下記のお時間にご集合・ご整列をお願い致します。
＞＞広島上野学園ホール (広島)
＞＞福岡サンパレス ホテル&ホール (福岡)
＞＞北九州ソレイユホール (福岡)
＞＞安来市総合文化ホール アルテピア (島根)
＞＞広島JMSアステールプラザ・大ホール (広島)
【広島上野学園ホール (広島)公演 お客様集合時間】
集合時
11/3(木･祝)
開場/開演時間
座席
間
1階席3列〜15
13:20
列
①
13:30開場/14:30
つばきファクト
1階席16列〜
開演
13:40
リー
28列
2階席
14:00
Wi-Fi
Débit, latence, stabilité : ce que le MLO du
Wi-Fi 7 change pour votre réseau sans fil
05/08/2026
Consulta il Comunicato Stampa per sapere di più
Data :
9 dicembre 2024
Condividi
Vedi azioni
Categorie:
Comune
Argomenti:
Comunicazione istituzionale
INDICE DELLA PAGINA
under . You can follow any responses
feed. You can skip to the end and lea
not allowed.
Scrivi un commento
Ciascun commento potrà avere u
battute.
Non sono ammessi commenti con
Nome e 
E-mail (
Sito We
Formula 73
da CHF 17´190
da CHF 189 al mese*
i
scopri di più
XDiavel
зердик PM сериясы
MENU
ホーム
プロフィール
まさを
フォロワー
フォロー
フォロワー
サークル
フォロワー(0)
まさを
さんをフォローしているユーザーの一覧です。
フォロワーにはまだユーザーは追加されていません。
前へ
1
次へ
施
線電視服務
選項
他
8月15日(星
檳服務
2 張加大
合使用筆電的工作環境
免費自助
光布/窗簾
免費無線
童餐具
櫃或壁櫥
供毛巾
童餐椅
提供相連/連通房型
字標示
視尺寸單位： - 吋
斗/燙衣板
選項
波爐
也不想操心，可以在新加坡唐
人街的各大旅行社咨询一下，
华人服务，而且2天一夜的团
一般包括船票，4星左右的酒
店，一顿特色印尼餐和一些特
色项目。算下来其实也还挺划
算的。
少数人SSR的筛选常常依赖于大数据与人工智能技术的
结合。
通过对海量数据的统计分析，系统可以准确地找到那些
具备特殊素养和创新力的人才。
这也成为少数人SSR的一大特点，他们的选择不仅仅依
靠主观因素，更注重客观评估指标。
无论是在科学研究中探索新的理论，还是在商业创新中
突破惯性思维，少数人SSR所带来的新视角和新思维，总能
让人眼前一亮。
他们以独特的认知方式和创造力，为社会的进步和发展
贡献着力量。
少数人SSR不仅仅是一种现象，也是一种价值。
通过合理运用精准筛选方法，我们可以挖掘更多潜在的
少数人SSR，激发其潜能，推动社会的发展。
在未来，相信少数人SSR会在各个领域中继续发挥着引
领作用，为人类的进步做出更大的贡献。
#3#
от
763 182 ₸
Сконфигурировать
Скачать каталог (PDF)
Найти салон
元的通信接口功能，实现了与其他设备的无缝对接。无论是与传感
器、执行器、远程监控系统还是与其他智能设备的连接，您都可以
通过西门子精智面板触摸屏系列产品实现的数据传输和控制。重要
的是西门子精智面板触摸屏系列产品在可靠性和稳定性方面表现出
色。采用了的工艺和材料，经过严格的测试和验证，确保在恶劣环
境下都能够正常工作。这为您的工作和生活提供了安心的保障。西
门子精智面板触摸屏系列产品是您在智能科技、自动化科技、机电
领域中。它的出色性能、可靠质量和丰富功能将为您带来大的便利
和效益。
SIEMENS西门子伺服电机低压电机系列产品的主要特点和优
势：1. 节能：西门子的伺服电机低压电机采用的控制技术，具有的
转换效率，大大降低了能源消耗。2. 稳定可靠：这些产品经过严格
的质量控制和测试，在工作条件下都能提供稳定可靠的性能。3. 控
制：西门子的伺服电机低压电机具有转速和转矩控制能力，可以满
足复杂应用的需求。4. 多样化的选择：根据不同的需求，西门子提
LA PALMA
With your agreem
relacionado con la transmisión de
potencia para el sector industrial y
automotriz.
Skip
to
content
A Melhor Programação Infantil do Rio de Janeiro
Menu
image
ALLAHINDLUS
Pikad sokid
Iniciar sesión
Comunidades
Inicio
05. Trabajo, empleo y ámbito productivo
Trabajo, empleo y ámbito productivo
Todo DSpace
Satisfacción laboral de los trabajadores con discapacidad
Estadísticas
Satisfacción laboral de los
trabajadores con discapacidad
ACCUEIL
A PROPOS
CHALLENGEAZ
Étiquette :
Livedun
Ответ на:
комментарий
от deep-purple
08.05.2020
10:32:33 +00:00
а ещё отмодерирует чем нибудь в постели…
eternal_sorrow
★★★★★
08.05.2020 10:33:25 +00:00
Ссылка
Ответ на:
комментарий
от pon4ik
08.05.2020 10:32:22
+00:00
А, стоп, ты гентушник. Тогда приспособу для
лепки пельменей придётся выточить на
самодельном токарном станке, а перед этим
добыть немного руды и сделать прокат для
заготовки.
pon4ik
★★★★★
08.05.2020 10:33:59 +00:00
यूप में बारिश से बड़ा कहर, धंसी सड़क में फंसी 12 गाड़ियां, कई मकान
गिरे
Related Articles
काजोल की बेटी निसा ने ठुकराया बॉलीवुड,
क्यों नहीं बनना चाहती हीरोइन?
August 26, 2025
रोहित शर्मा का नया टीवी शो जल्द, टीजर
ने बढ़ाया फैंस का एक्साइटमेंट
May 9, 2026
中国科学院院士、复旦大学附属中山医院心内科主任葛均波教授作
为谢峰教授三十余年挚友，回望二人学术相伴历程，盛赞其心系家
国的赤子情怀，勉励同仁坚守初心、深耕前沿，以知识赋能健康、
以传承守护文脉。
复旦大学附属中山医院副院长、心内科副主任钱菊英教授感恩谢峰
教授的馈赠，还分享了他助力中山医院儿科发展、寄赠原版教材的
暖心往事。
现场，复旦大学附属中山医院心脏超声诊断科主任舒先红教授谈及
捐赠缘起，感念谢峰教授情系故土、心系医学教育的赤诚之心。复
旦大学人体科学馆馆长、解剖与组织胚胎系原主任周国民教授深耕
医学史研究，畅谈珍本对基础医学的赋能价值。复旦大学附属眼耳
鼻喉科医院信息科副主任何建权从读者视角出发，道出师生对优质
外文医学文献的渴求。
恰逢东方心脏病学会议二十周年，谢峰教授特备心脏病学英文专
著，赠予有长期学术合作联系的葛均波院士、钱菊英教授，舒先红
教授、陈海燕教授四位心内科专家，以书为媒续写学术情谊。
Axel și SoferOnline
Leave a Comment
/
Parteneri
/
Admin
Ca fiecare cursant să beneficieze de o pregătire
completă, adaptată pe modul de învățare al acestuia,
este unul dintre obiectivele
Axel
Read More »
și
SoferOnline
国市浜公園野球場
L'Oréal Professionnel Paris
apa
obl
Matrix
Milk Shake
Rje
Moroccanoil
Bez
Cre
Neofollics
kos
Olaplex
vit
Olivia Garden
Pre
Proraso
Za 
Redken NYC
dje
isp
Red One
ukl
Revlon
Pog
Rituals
________
Match on "広島上野学園ホール" and copy out every line of the entries that contains it.

#### [Task solution]
＞＞広島上野学園ホール (広島)
【広島上野学園ホール (広島)公演 お客様集合時間】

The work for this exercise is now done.